– «Правду говорят, что проблема не в том, чтобы накормить бедных, а в том, чтобы перестали жрать в три горла богатые?» Нет, не совсем правда. Почему? Потому что это процесс единый; потому что, когда страна богата, то одни могут быть бедными только по той причине, что другие – чересчур богатые. Таким образом, одних надо не кормить, а перестать отбирать кусок, а перестать отбивать руки, перестать запрещать работать, вот пусть свободно работают. Не может работать, не хочет работать – черт с ним! – пусть подыхает, в конце концов – ну что ж такое? Но надо дать любому, кто может, хочет, в состоянии, возможность спокойно и свободно работать и не драть с него 7 шкур, что и дерет вся пирамида наверху, богатые. Нет, ну что вы! Они такие, стройные, они питаются самыми лучшими, отборными и диетическими вещами на своих яхтах.
Что дальше будет, я не знаю, потому что такие вещи обычно, вы знаете… Это одна из моих любимых фраз, которая приписывается Фридриху II: «Голодной армии для поднятия духа очень полезно видеть сытого короля». Вскоре его противник рассыпался в клочья там король был сыт.
Вот это очень интересный вопрос: «Волошин в 1915 году писал: «Единственное желание, которое у меня есть в этой войне – это, чтобы Константинополь стал русским». Всеволод Иванов: «Царьград – наша свобода и свобода всего славянства! Без Царьграда Россия дышит как человек, лишенный одного легкого. Сергей Городецкий: «Россия вновь придет в Царьград, кресты на храме заблестят, а минареты рухнут ниц…». Вот вопрос: это что, дань Серебряного века политической конъюнктуре? Снова вспыхнувший идефикс древних русичей? Возможно ли возрождение этой навязчивой идеи сто лет спустя?» Возможно, возможно.

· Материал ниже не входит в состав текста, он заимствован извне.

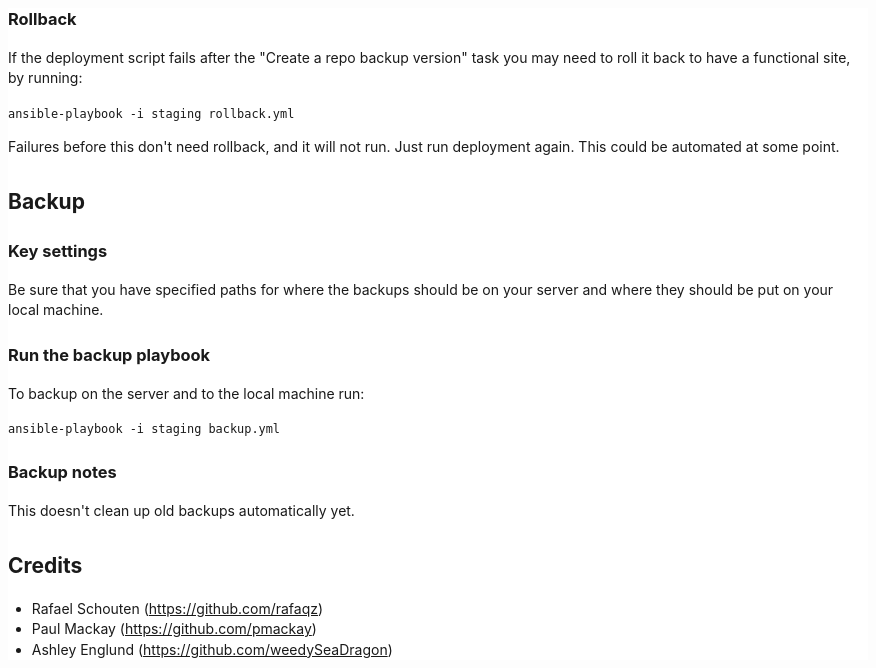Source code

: ### Rollback

If the deployment script fails after the "Create a repo backup version" task you may need to roll it back to have a functional site, by running:

`ansible-playbook -i staging rollback.yml`

Failures before this don't need rollback, and it will not run. Just run deployment again. This could be automated at some point.

## Backup

### Key settings

Be sure that you have specified paths for where the backups should be on your server and where they should be put on your local machine.

### Run the backup playbook

To backup on the server and to the local machine run:

`ansible-playbook -i staging backup.yml`

### Backup notes

This doesn't clean up old backups automatically yet.


## Credits

* Rafael Schouten (https://github.com/rafaqz)
* Paul Mackay (https://github.com/pmackay)
* Ashley Englund (https://github.com/weedySeaDragon)

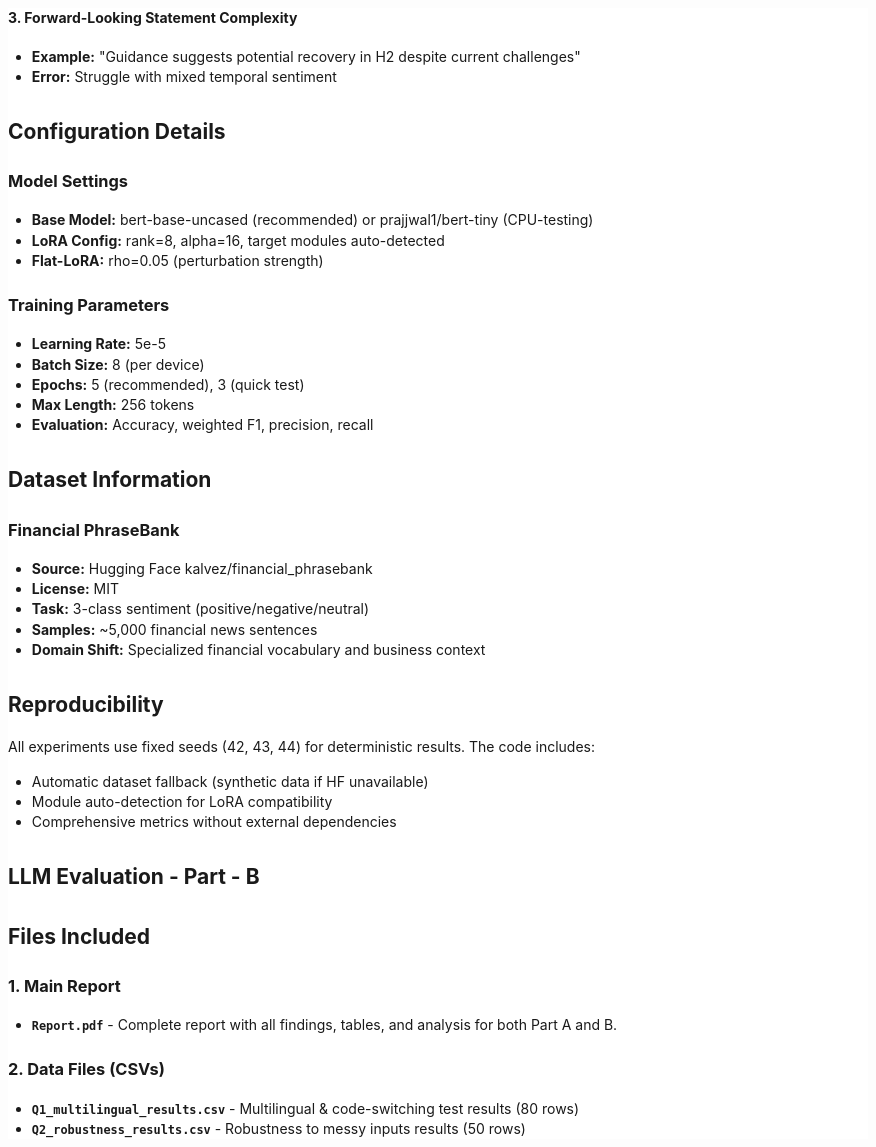 #### 3. Forward-Looking Statement Complexity
- **Example:** "Guidance suggests potential recovery in H2 despite current challenges"
- **Error:** Struggle with mixed temporal sentiment

## Configuration Details

### Model Settings

- **Base Model:** bert-base-uncased (recommended) or prajjwal1/bert-tiny (CPU-testing)
- **LoRA Config:** rank=8, alpha=16, target modules auto-detected
- **Flat-LoRA:** rho=0.05 (perturbation strength)

### Training Parameters

- **Learning Rate:** 5e-5
- **Batch Size:** 8 (per device)
- **Epochs:** 5 (recommended), 3 (quick test)
- **Max Length:** 256 tokens
- **Evaluation:** Accuracy, weighted F1, precision, recall

## Dataset Information

### Financial PhraseBank

- **Source:** Hugging Face kalvez/financial_phrasebank
- **License:** MIT
- **Task:** 3-class sentiment (positive/negative/neutral)
- **Samples:** ~5,000 financial news sentences
- **Domain Shift:** Specialized financial vocabulary and business context

## Reproducibility

All experiments use fixed seeds (42, 43, 44) for deterministic results. The code includes:

- Automatic dataset fallback (synthetic data if HF unavailable)
- Module auto-detection for LoRA compatibility
- Comprehensive metrics without external dependencies



## LLM Evaluation - Part - B

## Files Included

### 1. Main Report
- **`Report.pdf`** - Complete report with all findings, tables, and analysis for both Part A and B.

### 2. Data Files (CSVs)
- **`Q1_multilingual_results.csv`** - Multilingual & code-switching test results (80 rows)
- **`Q2_robustness_results.csv`** - Robustness to messy inputs results (50 rows)
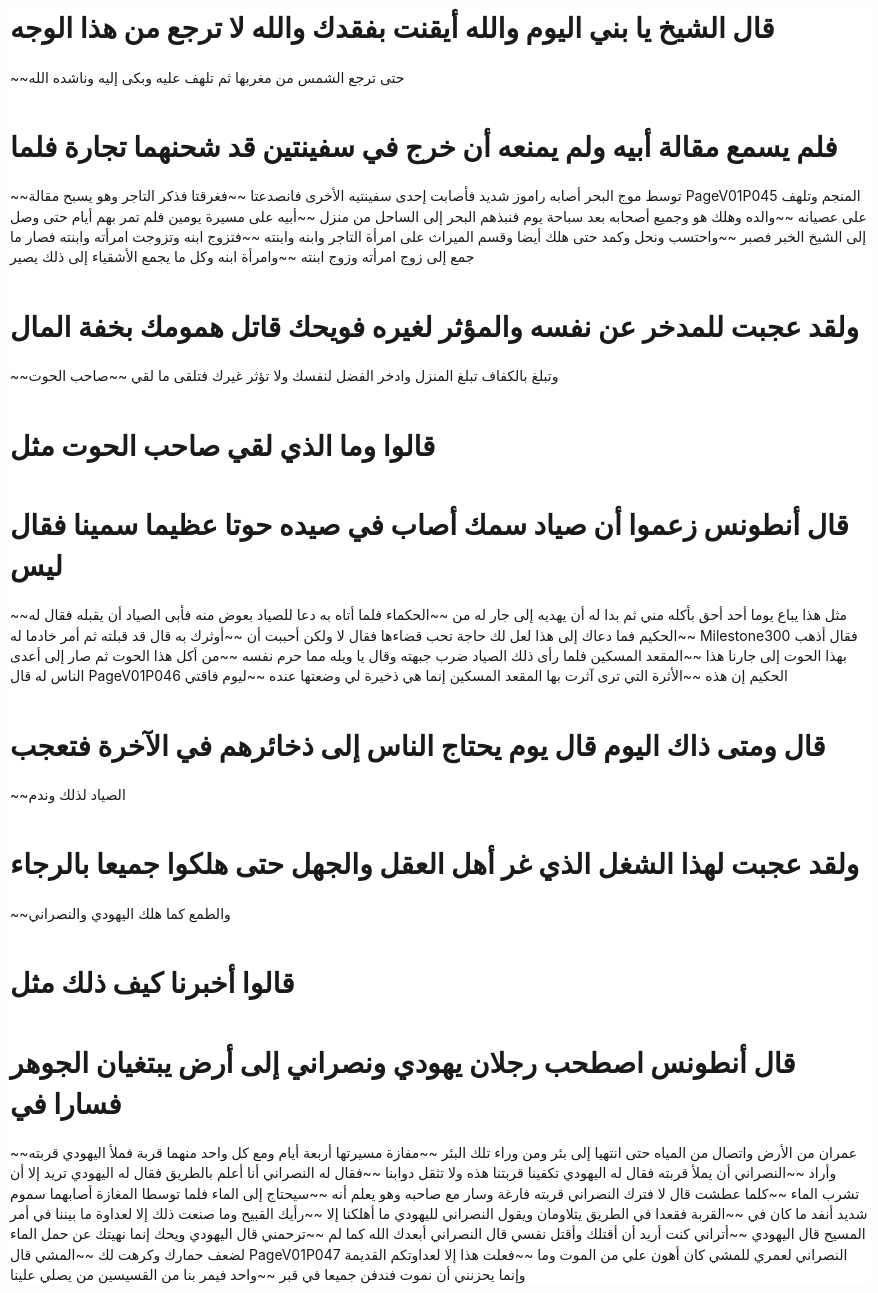 # قال الشيخ يا بني اليوم والله أيقنت بفقدك والله لا ترجع من هذا الوجه
~~حتى ترجع الشمس من مغربها ثم تلهف عليه وبكى إليه وناشده الله
# فلم يسمع مقالة أبيه ولم يمنعه أن خرج في سفينتين قد شحنهما تجارة فلما
~~توسط موج البحر أصابه راموز شديد فأصابت إحدى سفينتيه الأخرى فانصدعتا
~~فغرقتا فذكر التاجر وهو يسبح مقالة PageV01P045 المنجم وتلهف على عصيانه
~~والده وهلك هو وجميع أصحابه بعد سباحة يوم فنبذهم البحر إلى الساحل من منزل
~~أبيه على مسيرة يومين فلم تمر بهم أيام حتى وصل إلى الشيخ الخبر فصبر
~~واحتسب ونحل وكمد حتى هلك أيضا وقسم الميراث على امرأة التاجر وابنه وابنته
~~فتزوج ابنه وتزوجت امرأته وابنته فصار ما جمع إلى زوج امرأته وزوج ابنته
~~وامرأة ابنه وكل ما يجمع الأشقياء إلى ذلك يصير
# ولقد عجبت للمدخر عن نفسه والمؤثر لغيره فويحك قاتل همومك بخفة المال
~~وتبلغ بالكفاف تبلغ المنزل وادخر الفضل لنفسك ولا تؤثر غيرك فتلقى ما لقي
~~صاحب الحوت
# قالوا وما الذي لقي صاحب الحوت مثل
# قال أنطونس زعموا أن صياد سمك أصاب في صيده حوتا عظيما سمينا فقال ليس
~~مثل هذا يباع يوما أحد أحق بأكله مني ثم بدا له أن يهديه إلى جار له من
~~الحكماء فلما أتاه به دعا للصياد بعوض منه فأبى الصياد أن يقبله فقال له
~~الحكيم فما دعاك إلى هذا لعل لك حاجة تحب قضاءها فقال لا ولكن أحببت أن
~~أوثرك به قال قد قبلته ثم أمر خادما له Milestone300 فقال أذهب بهذا الحوت إلى جارنا هذا
~~المقعد المسكين فلما رأى ذلك الصياد ضرب جبهته وقال يا ويله مما حرم نفسه
~~من أكل هذا الحوت ثم صار إلى أعدى الناس له قال PageV01P046 الحكيم إن هذه
~~الأثرة التي ترى آثرت بها المقعد المسكين إنما هي ذخيرة لي وضعتها عنده
~~ليوم فاقتي
# قال ومتى ذاك اليوم قال يوم يحتاج الناس إلى ذخائرهم في الآخرة فتعجب
~~الصياد لذلك وندم
# ولقد عجبت لهذا الشغل الذي غر أهل العقل والجهل حتى هلكوا جميعا بالرجاء
~~والطمع كما هلك اليهودي والنصراني
# قالوا أخبرنا كيف ذلك مثل
# قال أنطونس اصطحب رجلان يهودي ونصراني إلى أرض يبتغيان الجوهر فسارا في
~~عمران من الأرض واتصال من المياه حتى انتهيا إلى بئر ومن وراء تلك البئر
~~مفازة مسيرتها أربعة أيام ومع كل واحد منهما قربة فملأ اليهودي قربته وأراد
~~النصراني أن يملأ قربته فقال له اليهودي تكفينا قربتنا هذه ولا تثقل دوابنا
~~فقال له النصراني أنا أعلم بالطريق فقال له اليهودي تريد إلا أن تشرب الماء
~~كلما عطشت قال لا فترك النصراني قربته فارغة وسار مع صاحبه وهو يعلم أنه
~~سيحتاج إلى الماء فلما توسطا المغازة أصابهما سموم شديد أنفد ما كان في
~~القربة فقعدا في الطريق يتلاومان ويقول النصراني لليهودي ما أهلكنا إلا
~~رأيك القبيح وما صنعت ذلك إلا لعداوة ما بيننا في أمر المسيح قال اليهودي
~~أتراني كنت أريد أن أقتلك وأقتل نفسي قال النصراني أبعدك الله كما لم
~~ترحمني قال اليهودي ويحك إنما نهيتك عن حمل الماء لضعف حمارك وكرهت لك
~~المشي قال PageV01P047 النصراني لعمري للمشي كان أهون علي من الموت وما
~~فعلت هذا إلا لعداوتكم القديمة وإنما يحزنني أن نموت فندفن جميعا في قبر
~~واحد فيمر بنا من القسيسين من يصلي علينا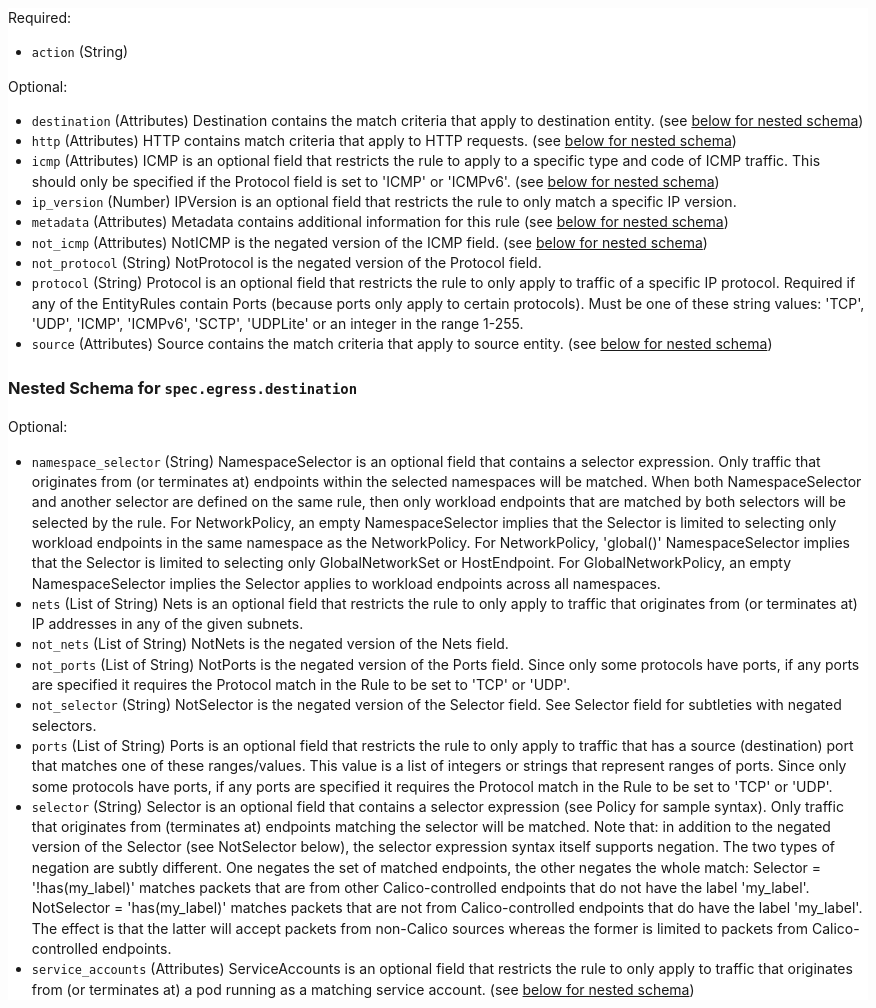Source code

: Required:

- `action` (String)

Optional:

- `destination` (Attributes) Destination contains the match criteria that apply to destination entity. (see [below for nested schema](#nestedatt--spec--egress--destination))
- `http` (Attributes) HTTP contains match criteria that apply to HTTP requests. (see [below for nested schema](#nestedatt--spec--egress--http))
- `icmp` (Attributes) ICMP is an optional field that restricts the rule to apply to a specific type and code of ICMP traffic.  This should only be specified if the Protocol field is set to 'ICMP' or 'ICMPv6'. (see [below for nested schema](#nestedatt--spec--egress--icmp))
- `ip_version` (Number) IPVersion is an optional field that restricts the rule to only match a specific IP version.
- `metadata` (Attributes) Metadata contains additional information for this rule (see [below for nested schema](#nestedatt--spec--egress--metadata))
- `not_icmp` (Attributes) NotICMP is the negated version of the ICMP field. (see [below for nested schema](#nestedatt--spec--egress--not_icmp))
- `not_protocol` (String) NotProtocol is the negated version of the Protocol field.
- `protocol` (String) Protocol is an optional field that restricts the rule to only apply to traffic of a specific IP protocol. Required if any of the EntityRules contain Ports (because ports only apply to certain protocols).  Must be one of these string values: 'TCP', 'UDP', 'ICMP', 'ICMPv6', 'SCTP', 'UDPLite' or an integer in the range 1-255.
- `source` (Attributes) Source contains the match criteria that apply to source entity. (see [below for nested schema](#nestedatt--spec--egress--source))

<a id="nestedatt--spec--egress--destination"></a>
### Nested Schema for `spec.egress.destination`

Optional:

- `namespace_selector` (String) NamespaceSelector is an optional field that contains a selector expression. Only traffic that originates from (or terminates at) endpoints within the selected namespaces will be matched. When both NamespaceSelector and another selector are defined on the same rule, then only workload endpoints that are matched by both selectors will be selected by the rule.  For NetworkPolicy, an empty NamespaceSelector implies that the Selector is limited to selecting only workload endpoints in the same namespace as the NetworkPolicy.  For NetworkPolicy, 'global()' NamespaceSelector implies that the Selector is limited to selecting only GlobalNetworkSet or HostEndpoint.  For GlobalNetworkPolicy, an empty NamespaceSelector implies the Selector applies to workload endpoints across all namespaces.
- `nets` (List of String) Nets is an optional field that restricts the rule to only apply to traffic that originates from (or terminates at) IP addresses in any of the given subnets.
- `not_nets` (List of String) NotNets is the negated version of the Nets field.
- `not_ports` (List of String) NotPorts is the negated version of the Ports field. Since only some protocols have ports, if any ports are specified it requires the Protocol match in the Rule to be set to 'TCP' or 'UDP'.
- `not_selector` (String) NotSelector is the negated version of the Selector field.  See Selector field for subtleties with negated selectors.
- `ports` (List of String) Ports is an optional field that restricts the rule to only apply to traffic that has a source (destination) port that matches one of these ranges/values. This value is a list of integers or strings that represent ranges of ports.  Since only some protocols have ports, if any ports are specified it requires the Protocol match in the Rule to be set to 'TCP' or 'UDP'.
- `selector` (String) Selector is an optional field that contains a selector expression (see Policy for sample syntax).  Only traffic that originates from (terminates at) endpoints matching the selector will be matched.  Note that: in addition to the negated version of the Selector (see NotSelector below), the selector expression syntax itself supports negation.  The two types of negation are subtly different. One negates the set of matched endpoints, the other negates the whole match:  	Selector = '!has(my_label)' matches packets that are from other Calico-controlled 	endpoints that do not have the label 'my_label'.  	NotSelector = 'has(my_label)' matches packets that are not from Calico-controlled 	endpoints that do have the label 'my_label'.  The effect is that the latter will accept packets from non-Calico sources whereas the former is limited to packets from Calico-controlled endpoints.
- `service_accounts` (Attributes) ServiceAccounts is an optional field that restricts the rule to only apply to traffic that originates from (or terminates at) a pod running as a matching service account. (see [below for nested schema](#nestedatt--spec--egress--destination--service_accounts))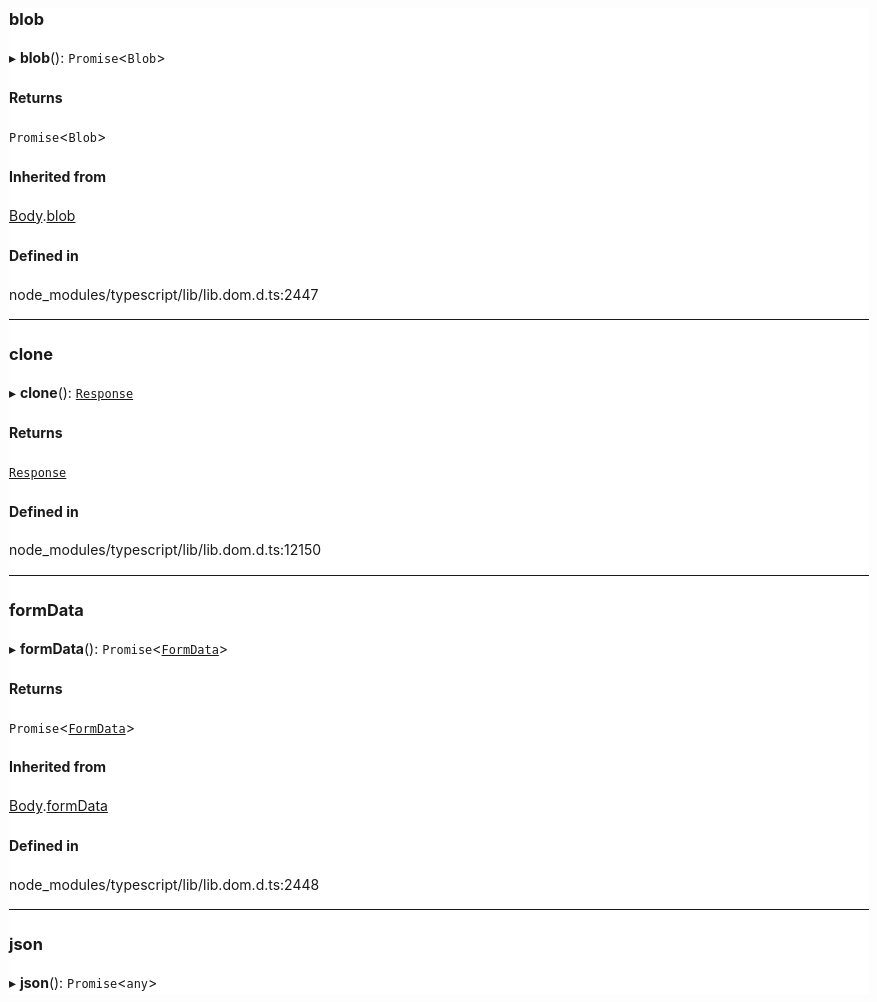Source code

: ### blob

▸ **blob**(): `Promise`<`Blob`\>

#### Returns

`Promise`<`Blob`\>

#### Inherited from

[Body](akashaproject_ui_awf_testing_utils._internal_.Body.md).[blob](akashaproject_ui_awf_testing_utils._internal_.Body.md#blob)

#### Defined in

node_modules/typescript/lib/lib.dom.d.ts:2447

___

### clone

▸ **clone**(): [`Response`](../modules/akashaproject_ui_awf_testing_utils._internal_.md#response)

#### Returns

[`Response`](../modules/akashaproject_ui_awf_testing_utils._internal_.md#response)

#### Defined in

node_modules/typescript/lib/lib.dom.d.ts:12150

___

### formData

▸ **formData**(): `Promise`<[`FormData`](../modules/akashaproject_ui_awf_testing_utils._internal_.md#formdata)\>

#### Returns

`Promise`<[`FormData`](../modules/akashaproject_ui_awf_testing_utils._internal_.md#formdata)\>

#### Inherited from

[Body](akashaproject_ui_awf_testing_utils._internal_.Body.md).[formData](akashaproject_ui_awf_testing_utils._internal_.Body.md#formdata)

#### Defined in

node_modules/typescript/lib/lib.dom.d.ts:2448

___

### json

▸ **json**(): `Promise`<`any`\>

Понимаете ли, людям, любому человеку, кроме морального урода – всегда в любом обществе 2 % людей психически неадекватны – это закон природы такой, – любому нормальному человеку свойствен, наличествует у него социальный инстинкт. Этот социальный инстинкт повелевает ему занять как можно более высокое место в социальной иерархии – будь то по аспекту богатства или по аспекту богатства, а славы – постоянно-поскольку, будь то по линии науки или по линии футбола или по линии еще какой-нибудь – но человек стремиться занять максимально высокое место в иерархии своего социума – первое.
Второй аспект социального инстинкта: Человеку потребно принадлежать к как можно более могущественному, славному, сильному, богатому социуму. Потому что человек идентифицирует себя на двух уровнях – повторяю я около двадцати лет – личностном, индивидуальном и надличностным, социальным. И ему нужно не только одному самому по себе индивидууму быть достойным человеком, на которого показывают пальцем, которому завидуют, которым может гордится он сам, его родные друзья и так далее, – но еще ему потребно быть частью великой страны, великой культуры, великой цивилизации. Люди знали это всегда. И никто это никогда не подвергал сомнению, пока в середине ХХ века не появились теории, разрушающие вообще социум как таковой, в чем мы много, знаете ли, сегодня преуспели, и они на Западе преуспели больше нас.
Так вот это желание видеть свой социум как можно более могущественным и вызывает такой патриотический восторг: Мы займем то, мы займем сё! И так далее. Умные политики это всегда знали.
Вы понимаете, как делаются военные символы? Товарищ Сталин отлично понимал в символике, отлично. Таким образом, брать Рейхстаг не было никакой необходимости, потому что его вообще можно было сравнять в щебенку совершенно легко на тот момент, не положив там ни одного солдата. Можно было уничтожить засевших там немцев любыми способами. Но было приказано здание сохранить, штурмом взять и красный флаг на нем установить, чтобы это символизировало на понятном каждому уровне победу над Германией – флаг на Рейхстагом. Это осталось. Вот уж 8-й десяток лет идет, а эта символика осталась.
Точно так же до сих пор пишет – читаешь – вроде бы он социолог истории, фамилия на букву «Д», похожая на греческую, но не помню – он говорит: «Вот, ну как же? В Семилетнюю войну русские взяли Париж…». Ну да, наскоком на один день побывали в Париже, когда там не было войск, потому что Фридрих был в другом месте. И при приближении Фридриха быстро оттуда ушли, отступили, удрали.